- RECORD EXTRACTS
● ● ●

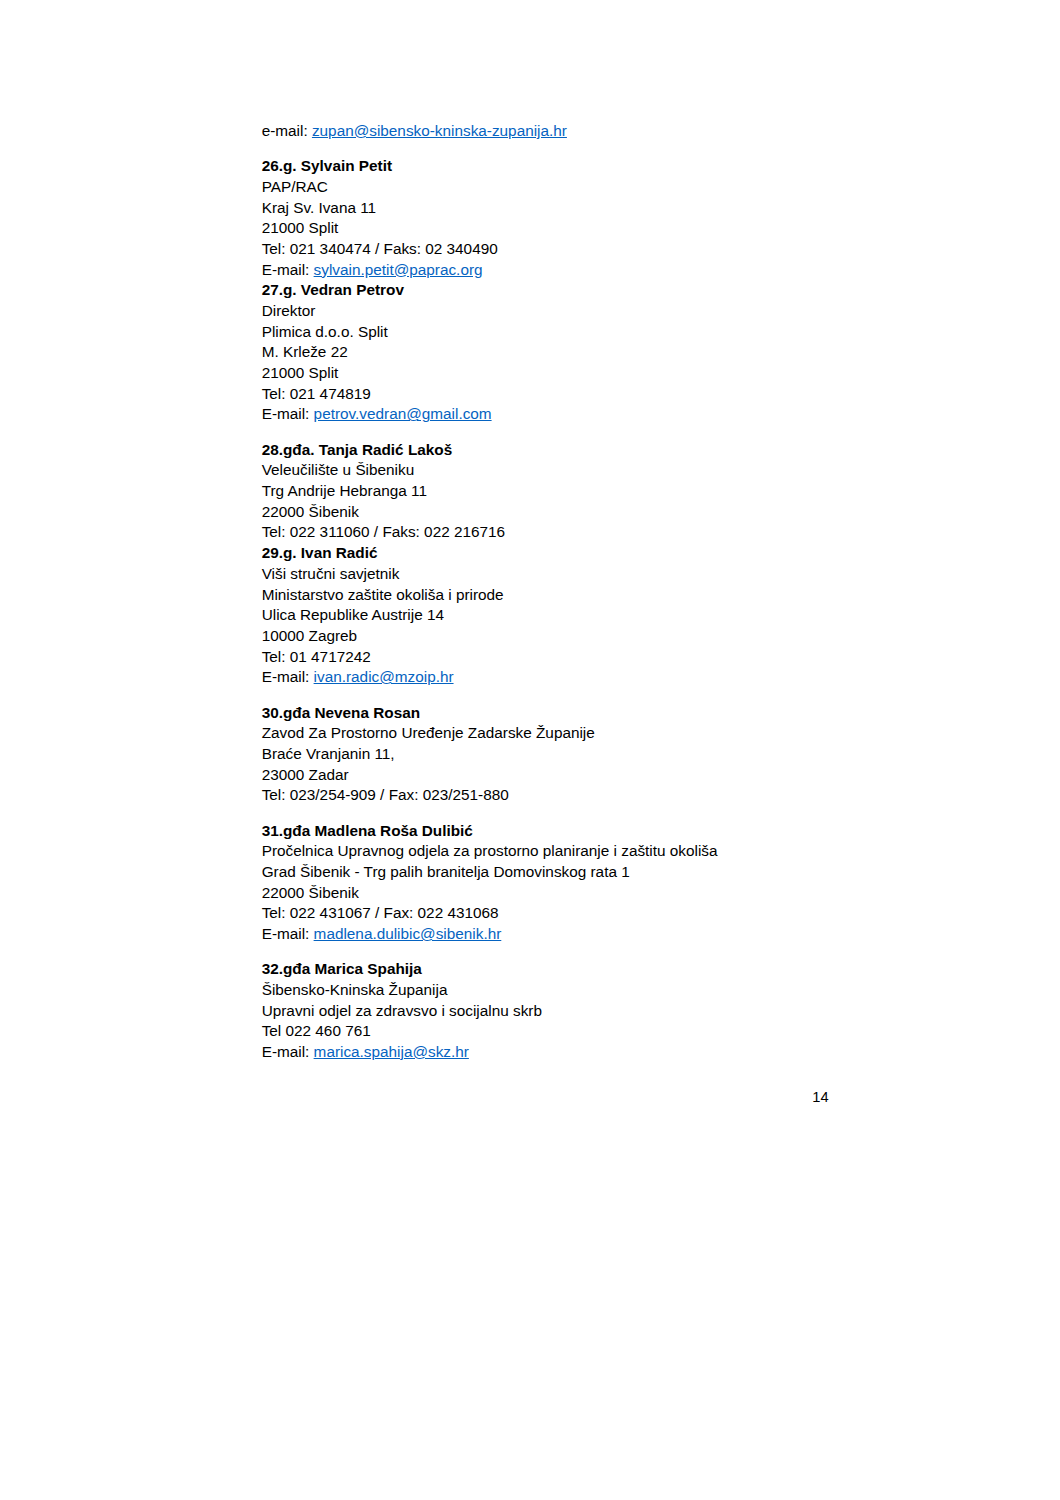e-mail: zupan@sibensko-kninska-zupanija.hr
26.g. Sylvain Petit
PAP/RAC
Kraj Sv. Ivana 11
21000 Split
Tel: 021 340474 / Faks: 02 340490
E-mail: sylvain.petit@paprac.org
27.g. Vedran Petrov
Direktor
Plimica d.o.o. Split
M. Krleže 22
21000 Split
Tel: 021 474819
E-mail: petrov.vedran@gmail.com
28.gđa. Tanja Radić Lakoš
Veleučilište u Šibeniku
Trg Andrije Hebranga 11
22000 Šibenik
Tel: 022 311060 / Faks: 022 216716
29.g. Ivan Radić
Viši stručni savjetnik
Ministarstvo zaštite okoliša i prirode
Ulica Republike Austrije 14
10000 Zagreb
Tel: 01 4717242
E-mail: ivan.radic@mzoip.hr
30.gđa Nevena Rosan
Zavod Za Prostorno Uređenje Zadarske Županije
Braće Vranjanin 11,
23000 Zadar
Tel: 023/254-909 / Fax: 023/251-880
31.gđa Madlena Roša Dulibić
Pročelnica Upravnog odjela za prostorno planiranje i zaštitu okoliša
Grad Šibenik - Trg palih branitelja Domovinskog rata 1
22000 Šibenik
Tel: 022 431067 / Fax: 022 431068
E-mail: madlena.dulibic@sibenik.hr
32.gđa Marica Spahija
Šibensko-Kninska Županija
Upravni odjel za zdravsvo i socijalnu skrb
Tel 022 460 761
E-mail: marica.spahija@skz.hr
14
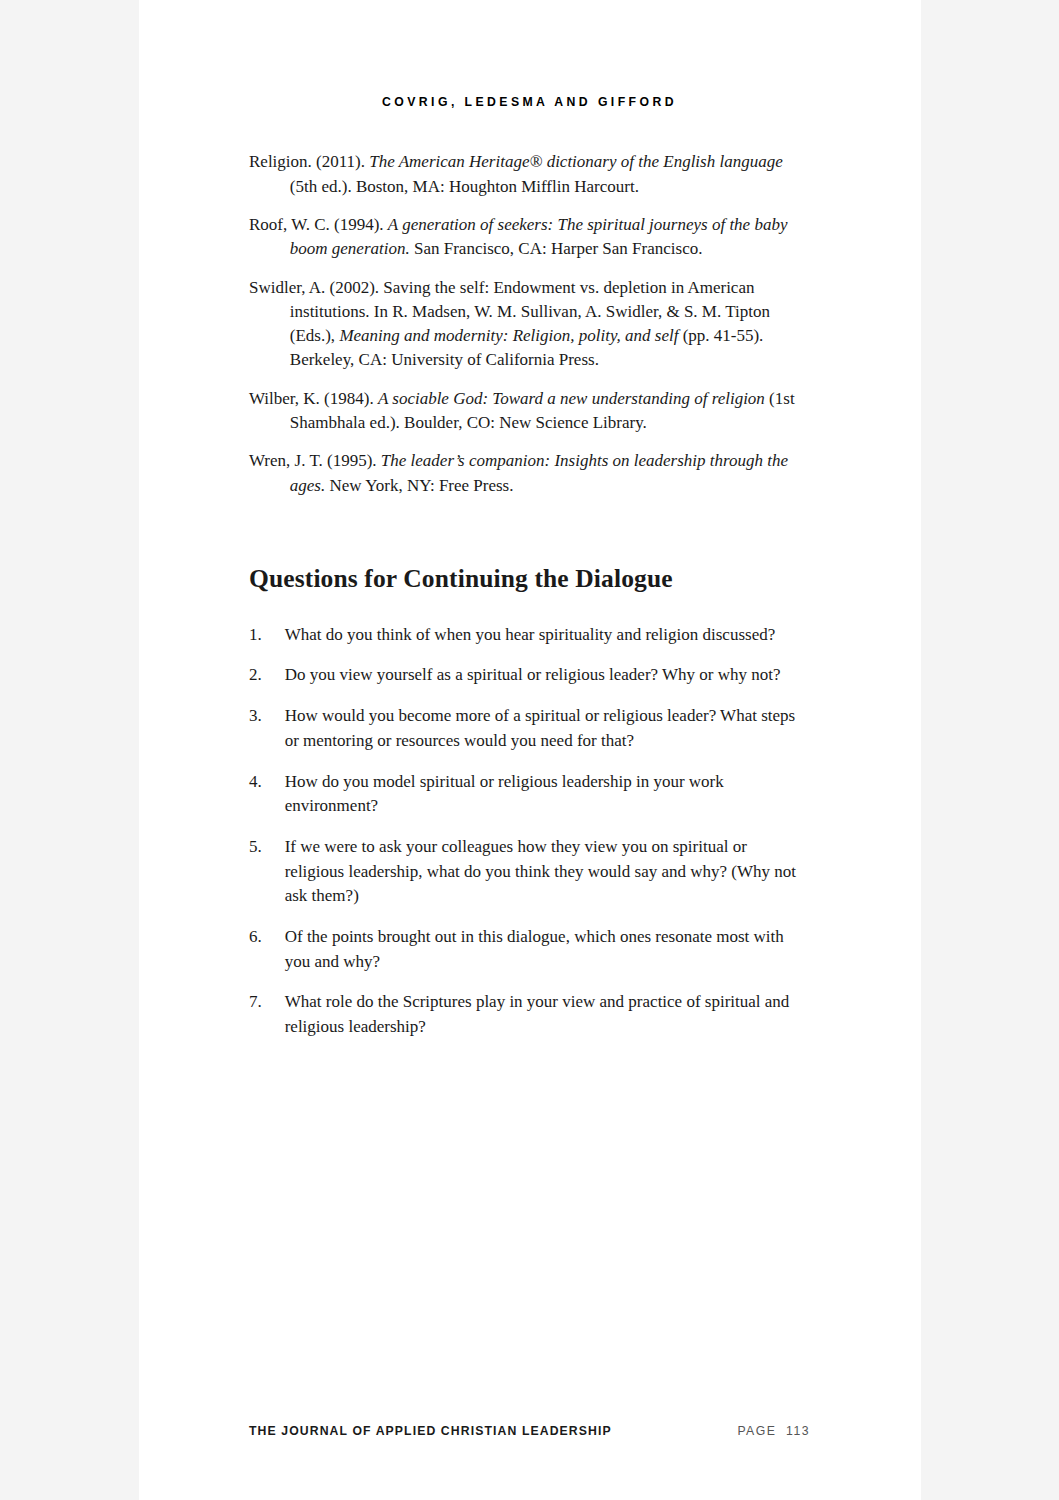Covrig, Ledesma and Gifford
Religion. (2011). The American Heritage® dictionary of the English language (5th ed.). Boston, MA: Houghton Mifflin Harcourt.
Roof, W. C. (1994). A generation of seekers: The spiritual journeys of the baby boom generation. San Francisco, CA: Harper San Francisco.
Swidler, A. (2002). Saving the self: Endowment vs. depletion in American institutions. In R. Madsen, W. M. Sullivan, A. Swidler, & S. M. Tipton (Eds.), Meaning and modernity: Religion, polity, and self (pp. 41-55). Berkeley, CA: University of California Press.
Wilber, K. (1984). A sociable God: Toward a new understanding of religion (1st Shambhala ed.). Boulder, CO: New Science Library.
Wren, J. T. (1995). The leader’s companion: Insights on leadership through the ages. New York, NY: Free Press.
Questions for Continuing the Dialogue
What do you think of when you hear spirituality and religion discussed?
Do you view yourself as a spiritual or religious leader? Why or why not?
How would you become more of a spiritual or religious leader? What steps or mentoring or resources would you need for that?
How do you model spiritual or religious leadership in your work environment?
If we were to ask your colleagues how they view you on spiritual or religious leadership, what do you think they would say and why? (Why not ask them?)
Of the points brought out in this dialogue, which ones resonate most with you and why?
What role do the Scriptures play in your view and practice of spiritual and religious leadership?
The Journal of Applied Christian Leadership Page 113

● ● ●

- TASK REQUIREMENTS
Lines that contain "think" are the result; find them in the entries above and copy each one.

- RESULT
What do you think of when you hear spirituality and religion discussed?
If we were to ask your colleagues how they view you on spiritual or religious leadership, what do you think they would say and why? (Why not ask them?)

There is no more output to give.